Just as I was about to settle on using macroeconomic data or explore topics from other countries, I found the 2017 Labour Force and Time Use Survey in Kosovo from the MCC’s Kosovo Threshold Program. The dataset was publicly available online, easy to use, and had 32,000 observations with plenty of variables to be used to explore the reasons for unemployment duration in my country. The data package came with a report summarizing the main findings, a user manual, and the full survey in Albanian, English, and Serbian. All manipulations to variables were explained in detail, such as methods used to protect the respondents’ privacy. In addition, quality assurance measures, such as training and supervision received by enumerators, were explained.

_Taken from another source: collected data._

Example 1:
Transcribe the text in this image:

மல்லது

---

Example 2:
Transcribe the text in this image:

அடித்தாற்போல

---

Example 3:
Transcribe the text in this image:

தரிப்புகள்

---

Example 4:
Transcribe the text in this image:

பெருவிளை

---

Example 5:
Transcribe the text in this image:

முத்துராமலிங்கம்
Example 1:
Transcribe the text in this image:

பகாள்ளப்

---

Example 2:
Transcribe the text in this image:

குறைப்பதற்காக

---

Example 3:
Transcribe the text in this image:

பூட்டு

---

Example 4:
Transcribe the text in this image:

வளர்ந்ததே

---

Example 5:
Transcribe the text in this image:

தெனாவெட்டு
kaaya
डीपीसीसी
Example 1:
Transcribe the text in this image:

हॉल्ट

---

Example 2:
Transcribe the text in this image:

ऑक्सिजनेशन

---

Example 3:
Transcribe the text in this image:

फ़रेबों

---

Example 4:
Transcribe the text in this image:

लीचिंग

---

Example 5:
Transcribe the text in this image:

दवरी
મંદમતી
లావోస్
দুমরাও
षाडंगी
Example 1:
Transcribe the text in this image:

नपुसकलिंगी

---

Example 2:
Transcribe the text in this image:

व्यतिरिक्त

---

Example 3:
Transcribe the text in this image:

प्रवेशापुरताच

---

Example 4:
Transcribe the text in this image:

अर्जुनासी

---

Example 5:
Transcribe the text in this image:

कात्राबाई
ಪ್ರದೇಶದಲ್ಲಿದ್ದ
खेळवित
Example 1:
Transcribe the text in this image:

Discrepancies between ASK and MCC statistics for important variables, such as the unemployment rate, were also accounted for. Taking a dataset from its raw form to a usable structure took most of my classmates a couple of months, about two-thirds of the time available to complete the whole dissertation. In my case, because the dataset had already been cleaned, this process took a couple of weeks. As such, I was able to spend the bulk of my time focused on analysis, rather than making the data usable.
My original hypothesis was that given the high inflow of remittances and the high rate of educated labor, people were voluntarily unemployed, thus holding out for higher paying or higher skilled jobs. My analysis showed that there were not enough jobs in the market, in line with the experience of other developing countries. The model I used was robust and the high number of observations made the results more reliable. I ended up graduating with distinction and a forthcoming opportunity to publish my thesis.

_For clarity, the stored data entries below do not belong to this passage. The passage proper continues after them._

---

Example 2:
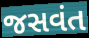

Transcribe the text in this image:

જસવંત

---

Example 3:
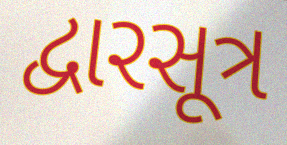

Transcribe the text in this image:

દ્વારસૂત્ર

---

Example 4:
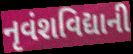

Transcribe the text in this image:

નૃવંશવિદ્યાની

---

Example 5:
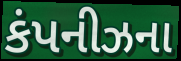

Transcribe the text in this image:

કંપનીઝના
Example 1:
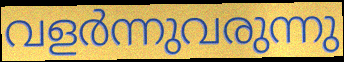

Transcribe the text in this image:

വളർന്നുവരുന്നു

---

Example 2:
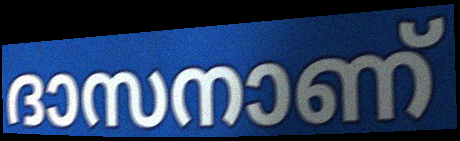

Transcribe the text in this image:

ദാസനാണ്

Having such high-quality data is important not only to researchers but to the private sector as well, given that reliable research produces reliable decisions. The dataset, however, was not easy to find. Many of my colleagues found out about it through my dissertation and were surprised they had not come across this dataset before. I believe such good quality datasets should have been advertised more. That is why I was excited to learn that MCC recently launched a new MCC Evidence Platform to better publicize and share its many knowledge products. The Platform should support researchers like me in accessing and using evaluation reports and datasets from over 35 countries.

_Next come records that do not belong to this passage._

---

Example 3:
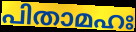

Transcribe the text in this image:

പിതാമഹഃ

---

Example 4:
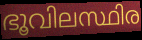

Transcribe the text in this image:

ഭൂവിലസ്ഥിര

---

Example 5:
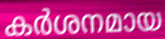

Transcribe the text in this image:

കർശനമായ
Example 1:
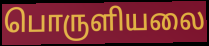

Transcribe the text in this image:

பொருளியலை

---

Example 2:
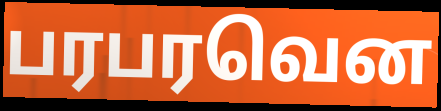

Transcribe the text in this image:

I now work with data as part of my new job as the economist of the Compact Development Team (the interim implementing entity) in Kosovo. As Kosovo is finalizing its threshold program, it is also developing its first compact. The Kosovo Compact is designed to respond to the constraint of unreliable supply of electricity in Kosovo, align with the Government of Kosovo’s national development and energy priorities, and lead to poverty reduction and sustainable economic growth in Kosovo. The compact consists of three projects: 1) the Energy Storage Project, 2) the Just and Equitable Transition Acceleration Project, and 3) the American Catalyst Facility for Development Project. As the economist of the team, I am now in charge of ensuring that the data generated is reliable not only for the design of the compact, but also for other researchers to use, in the spirit of the Mertonian norms of good scientific research.